Due to low engagement rates following its creation as an opt-in system in 2012, the Health Department plans to recommend the government adopt an opt-out policy from 2017, Department of Health deputy secretary and strategic health systems and information management special adviser Paul Madden told a Committee for the Economic Development of Australia event last week.

Madden said that the government would be advised to go for a national opt-out system in line with prior recommendations subject to the results of regional trials to take place in 2016. Transferring to opt-out was recommended by a December 2013 review into the Personally Controlled Electronic Health Record (PCEHR) system.

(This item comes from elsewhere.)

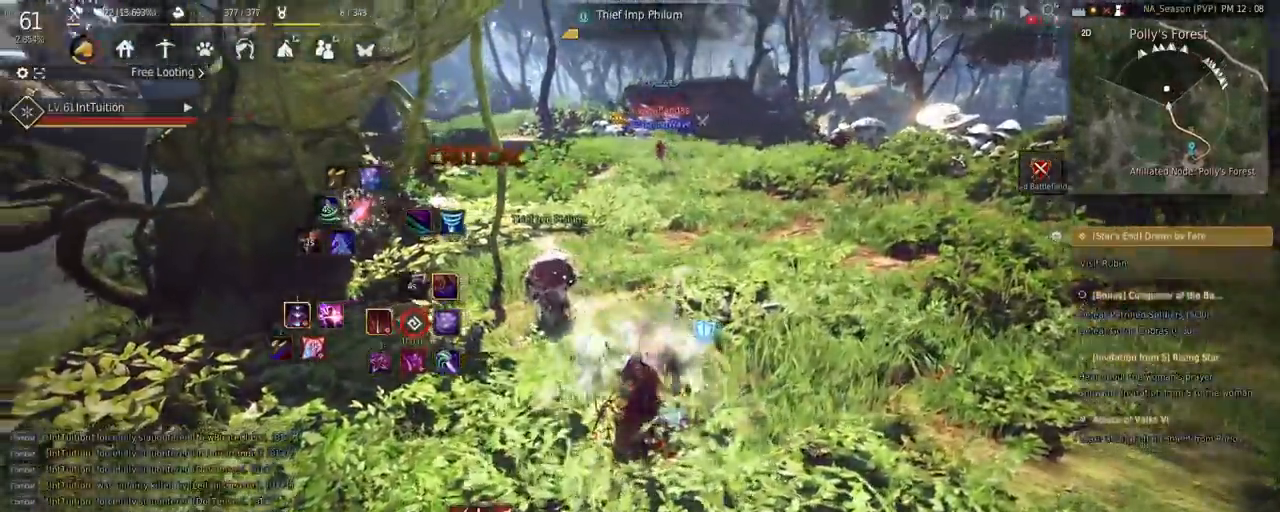
Gameplay with keyboard and mouse; each line is a JSON object with the keys and mouse buttons held at the frame after it. "events" lists presses ("down") and releases ("up") of "a", "d", "e", "q", "r", "s", "shift", "space", "tab", "w", "mouse_left" and "mouse_right" between this image and that frame as [ms after this image, input, new state], when the widget could be followed in between. "mouse_left", "mouse_right" = the "left", "right" buttons of the "mouse" list. No other keys are recorded. Mouse movement is not recorded. Not read: f.
{"keys": ["shift", "w"], "mouse": [], "events": [[83, "mouse_right", "up"], [383, "shift", "down"], [400, "w", "down"]]}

PCEHR — which is being rebranded by the Coalition government as the My Health Record system — allows doctors, hospitals, and other healthcare providers to view and share an individual’s health information to assist in their care. This will facilitate access to records for patients no matter where they go to the doctor and should especially assist those who visit multiple providers for the same problem — potentially reaping significant benefits given the increasing chronic health challenges faced by the community.

He revealed that there are 5139 GP practices, 250 hospitals, 144 aged care residences and 1158 retail pharmacies registered with My Health, but low patient participation is discouraging health providers from making the effort to use the system. While over 5000 GP practices are registered, “we’ve got less than 1000 GPs actually using it,” Madden said.

Despite awareness-raising, the low profile of the system, combined with the opt-in mechanism, means that subscriptions have remained low. Nearly two years after the government’s review, only around one in 10, or 2.4 million, Australians have elected to join the system.

“Anyone who wants to be in the system needs to take the time to understand, number one, what it is, what they might get from it and how to register and prove their identity,” he observed. It’s not just difficult getting providers on board at the beginning — convincing customers of the value proposition of signing up while relatively few records are online is also a challenge.

But it is hoped that if the majority of patients are enrolled thanks to a switch to an opt-out mechanism, “then healthcare providers will engage with the system,” Madden explained. The first part of the move will involve regional trials in perhaps four locations with a total population of around one million people.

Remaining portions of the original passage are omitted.